Amid impeachment talk and concern for the president’s stability, House Speaker Nancy Pelosi told House Democrats in a letter Jan. 8 that she talked to Gen. Mark Milley, chairman of the Joint Chiefs of Staff, about restricting Trump’s access to the nuclear codes.
Can the president order a nuclear strike at will?
Yes, the president has the sole authority to order a nuclear attack, says the Congressional Research Service. But, questions about the legality of the order would likely “lead to consultations and changes in the president’s order than to a refusal by the military to execute the order,” the CRS says.
WHAT WE FOUND
Although the president has the lone authority to order an attack, he doesn’t actually have his finger on a nuclear button, the CRS says in “Defense Primer: Command and Control of Nuclear Forces.” Instead, he would use a special Gold Code, or biscuit, to authenticate a nuclear attack, says “Strengthening Checks on Presidential Nuclear Launch Authority,” published in the journal Arms Control Today. The biscuit is actually a plastic card that the president carries at all times.
Although the president needs no approval or consent for an attack, the protocol calls for a meeting with his military advisers, who might “adjust his orders to meet the laws of armed conflict,” the CRS says. It would be those advisers’ last chance to dissuade the president “if his thinking or final decision veer into the realm of the obviously misguided or illegal,” says the Arms Control Today article.

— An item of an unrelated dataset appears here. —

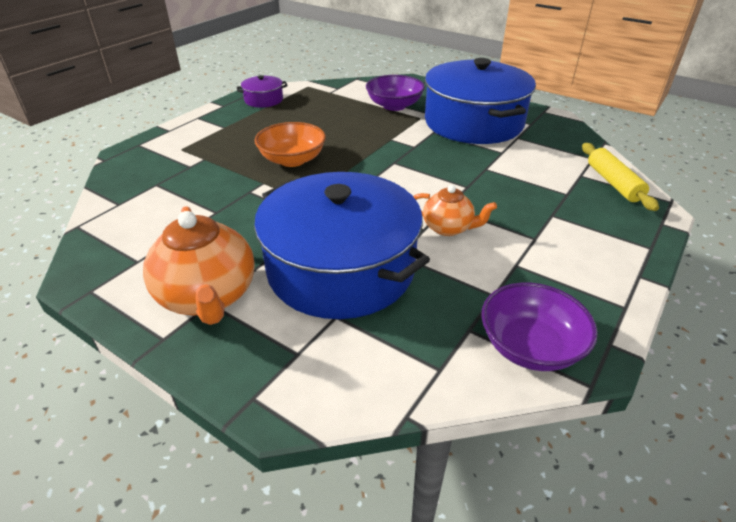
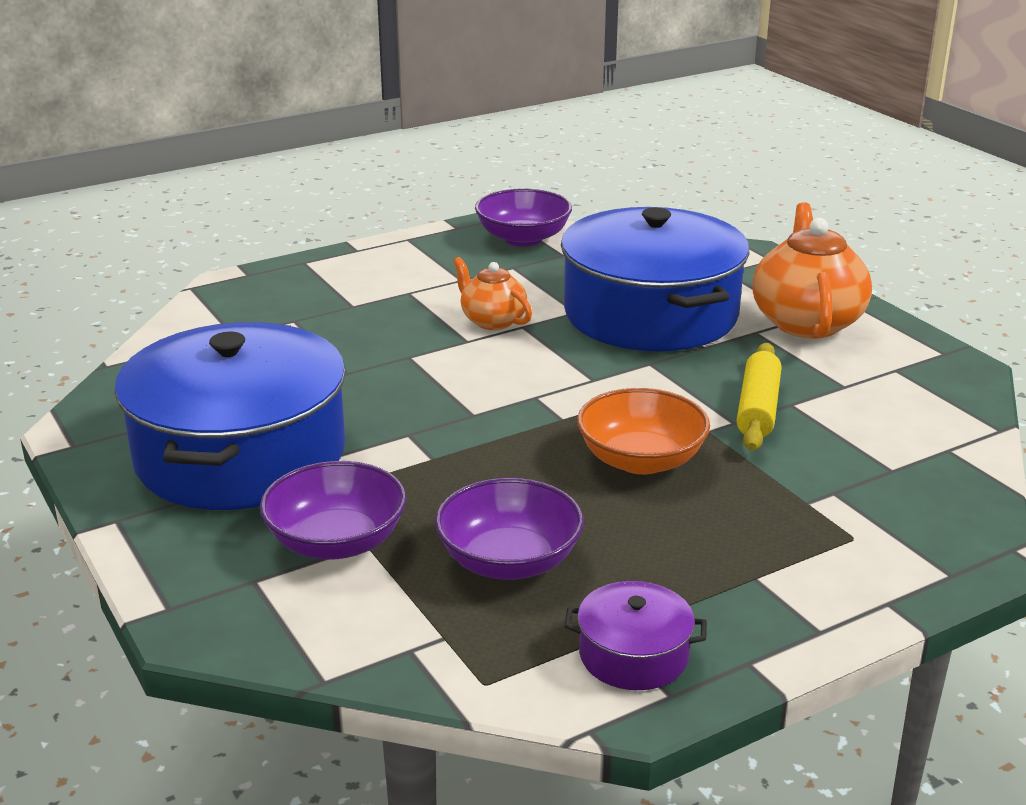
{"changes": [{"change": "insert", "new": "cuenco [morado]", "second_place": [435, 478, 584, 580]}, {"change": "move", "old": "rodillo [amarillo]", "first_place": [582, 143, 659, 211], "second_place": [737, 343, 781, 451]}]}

The launch order would be quickly formatted and transmitted over multiple communications channels directly to submarine, bomber and underground launch crews, the article says. If the code matches the code in the firing crews’ safe, the attack is on.
What if the president is mentally unstable? After Pelosi raised the question Jan. 8 with Gen. Milley, his spokesman issued a statement that Pelosi initiated the call and “he answered her questions regarding the process of nuclear command authority.”
It’s not the first time for such concerns. During his 1974 impeachment hearings, Richard Nixon “was drinking heavily and many advisers considered him unstable,” says the Bulletin of Atomic Scientists. Nixon threatened that he could pick up the phone and 70 million people would be dead. The Bulletin, known for the Doomsday Clock, advocates requiring that the next two people in the presidential chain of succession concur with an attack order.
In an interview Jan. 8 on “Today” on NBC, Colin Powell said: “I was chairman of the Joint Chiefs of Staff and I can tell you for sure that if something like this happened and someone suddenly said, ‘Here, we want to use a nuclear weapon,’ they would never get near it.”